Mas o detalhe mais maravilhoso é a questão das culpas internacionais.

Numa visão objetiva, o país mais culpado é a China, por ser, fora do círculo islâmico, o principal fornecedor de armas para os genocidas. Em contrapartida, o mundo inteiro sabe que as maiores pressões contra a violência sudanesa partiram dos EUA, a primeira nação, aliás, a usar o termo “genocídio” para descrever o caso. Quando a ONU tirou os EUA da Comissão de Direitos Humanos, colocando em seu lugar precisamente o Sudão, o sentido cínico da mensagem foi bastante claro.

O repórter do Independent consegue inverter a realidade, fazendo dos EUA o cúmplice essencial do genocídio – sem alegar para isso outra razão exceto a de que Bush aceitou do governo sudanês informações sobre o paradeiro de bin Laden (como se ele tivesse a obrigação de recusá-las de Satanás em pessoa) –, e mencionando a China apenas de passagem, entre outros países, como se fosse um personagem menor na história.
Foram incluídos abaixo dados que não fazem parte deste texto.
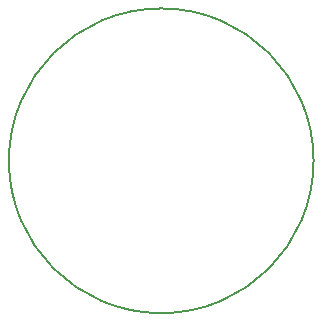
<source format=gbr>
%TF.GenerationSoftware,KiCad,Pcbnew,9.0.4*%
%TF.CreationDate,2025-10-04T22:45:10-03:00*%
%TF.ProjectId,encoder_magnetico,656e636f-6465-4725-9f6d-61676e657469,rev?*%
%TF.SameCoordinates,Original*%
%TF.FileFunction,Profile,NP*%
%FSLAX46Y46*%
G04 Gerber Fmt 4.6, Leading zero omitted, Abs format (unit mm)*
G04 Created by KiCad (PCBNEW 9.0.4) date 2025-10-04 22:45:10*
%MOMM*%
%LPD*%
G01*
G04 APERTURE LIST*
%TA.AperFunction,Profile*%
%ADD10C,0.200000*%
%TD*%
G04 APERTURE END LIST*
D10*
X62900000Y-50000000D02*
G75*
G02*
X37100000Y-50000000I-12900000J0D01*
G01*
X37100000Y-50000000D02*
G75*
G02*
X62900000Y-50000000I12900000J0D01*
G01*
M02*

</source>
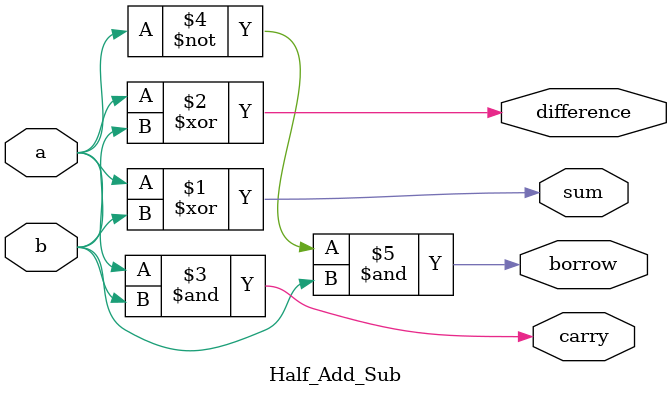
<source format=v>
`timescale 1ns / 1ps


module Half_Add_Sub(input a,
                    input b,
                    output sum,
                    output carry,
                    output difference,
                    output borrow

    );
    assign sum = a ^ b;
    assign difference = a ^ b;
    assign carry = a & b;
    assign borrow = ~a & b;
    
endmodule

</source>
Por fim, ele acusa pesadamente as empresas capitalistas ocidentais presentes no Sudão do crime hediondo de pagar impostos… como se imposto fosse adesão voluntária.

Agora entendo por que a Folha esperou dez anos e de repente deu a notícia atrasada. A verdade longamente suprimida foi liberada para publicação tão logo remodelada para adequar-se à mentira usual.